Alimentation de l’épargne retraite
Une autre option très intéressante est de transférer les droits de votre CET vers des produits d’épargne retraite. Les sommes peuvent être versées sur :
- Un Plan d’Épargne Retraite (PER).
- Un ancien dispositif comme le PERCO ou le PERECO.
C’est une excellente manière de préparer l’avenir, souvent avec des avantages fiscaux à la clé.
Pour les agents publics, les règles sont un peu différentes. Les jours épargnés au-delà du 15ème jour ouvrent trois possibilités :
- Les prendre sous forme de congés.
- Demander une indemnisation forfaitaire (en 2025 : 150 €/jour en catégorie A, 100 €/jour en B, 83 €/jour en C).
- Les convertir en points pour la retraite additionnelle de la fonction publique (RAFP).
Plafond, fiscalité et garantie : les aspects financiers à connaître
Avant d’ouvrir un CET, il y a trois questions financières importantes à se poser : combien peut-on accumuler, comment est-ce imposé, et que se passe-t-il si l’entreprise a des difficultés ?
Quel est le plafond du CET ?
La réponse dépend de votre secteur.
- Dans le secteur privé : la loi ne fixe aucun plafond pour les sommes d’argent que vous pouvez accumuler. C’est l’accord d’entreprise qui peut en prévoir un.
- Dans la Fonction Publique Territoriale : le nombre total de jours pouvant être inscrits sur le CET est plafonné à 60 jours.
Vos droits sont-ils garantis ?
Oui, et c’est un point très rassurant. Si votre entreprise fait face à une liquidation judiciaire, vos droits ne partent pas en fumée. Ils sont couverts par l’Association pour la gestion du régime de Garantie des créances des Salariés (AGS). Cette garantie est valable jusqu’à un montant maximum de 94 200 € en 2025. Vos économies sont donc bien protégées.

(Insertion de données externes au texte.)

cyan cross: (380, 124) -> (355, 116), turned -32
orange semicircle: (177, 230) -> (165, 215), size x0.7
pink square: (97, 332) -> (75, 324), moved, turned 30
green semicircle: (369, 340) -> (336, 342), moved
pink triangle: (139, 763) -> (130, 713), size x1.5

Quelle est la fiscalité du CET ?
La fiscalité fonctionne en deux temps :
- Au moment où vous alimentez le compte : les jours de repos ou les primes que vous versez sur le CET sont exonérés de cotisations sociales et d’impôt sur le revenu. Vous ne payez rien à ce stade.
- Au moment où vous utilisez les droits : c’est là que l’imposition intervient.

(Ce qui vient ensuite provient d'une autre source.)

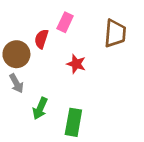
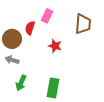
gray arrow: (16, 83) -> (12, 60), turned 136
green arrow: (40, 108) -> (21, 83), moved

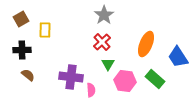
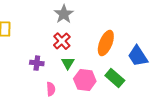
purple cross: (71, 77) -> (37, 63), moved, size x0.6

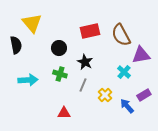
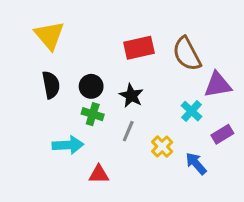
black semicircle: (16, 45) -> (51, 85), moved
black circle: (59, 48) -> (91, 86), moved
cyan arrow: (28, 80) -> (68, 145), moved
purple rectangle: (144, 95) -> (222, 134), moved

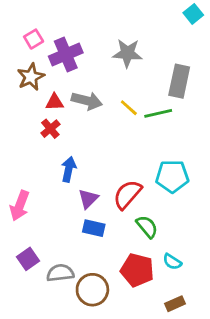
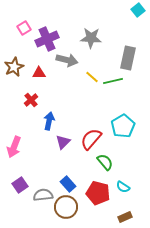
brown star: (31, 77) -> (14, 67), moved
gray arrow: (87, 101) -> (67, 60), moved
red cross: (50, 129) -> (31, 100), moved
cyan pentagon: (172, 176) -> (123, 126), turned -30
blue rectangle: (94, 228) -> (68, 184), moved, turned 35

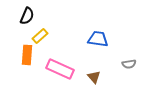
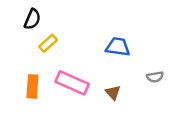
orange rectangle: (27, 55) -> (32, 86), moved

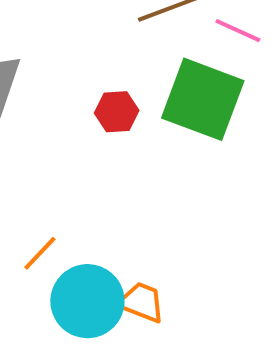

- Si vous prenez un congé rémunéré, l’indemnité que vous recevez est considérée comme un salaire. Elle est donc soumise aux cotisations sociales et à l’impôt.
- Si vous demandez une monétisation, les sommes perçues sont également soumises aux cotisations et à l’impôt sur le revenu.
- Si vous transférez les droits vers un PER, vous bénéficiez d’une exonération d’impôt sur le revenu, dans la limite des plafonds prévus par la loi.
Que devient le CET en cas de rupture du contrat de travail ?
C’est une question qu’on nous pose tout le temps. Que vous démissionniez, soyez licencié ou signiez une rupture conventionnelle, une chose est sûre : les droits accumulés sur votre CET ne sont jamais perdus. L’accord d’entreprise précise ce qu’il se passe, mais en général, trois options s’offrent à vous.
- 1. L’indemnisation monétaire : C’est l’option la plus courante. Vous recevez une indemnité compensatrice qui correspond à la valeur de tous les droits que vous avez épargnés. Cette somme est versée avec votre solde de tout compte.
- 2. Le transfert des droits : Si votre nouvel employeur propose aussi un CET et que les deux accords le permettent, vous pouvez demander le transfert de vos droits d’une entreprise à l’autre. C’est plus rare, mais possible.
- 3. La consignation des droits : Vous pouvez demander à votre employeur de consigner les sommes auprès de la Caisse des Dépôts et Consignations. Vous pourrez ensuite utiliser cet argent pour rémunérer une formation, par exemple.
Le Compte Épargne-Temps est-il obligatoire ?
La réponse est simple et directe : non, le CET n’est jamais obligatoire. C’est un dispositif doublement facultatif.
D’une part, une entreprise n’a aucune obligation légale d’en mettre un en place. C’est un choix qui relève de sa politique sociale. D’autre part, si un CET existe dans votre entreprise, vous êtes totalement libre de l’utiliser ou non. L’ouverture d’un compte se fait uniquement à votre demande. Personne ne peut vous forcer à y placer vos jours de RTT ou vos primes.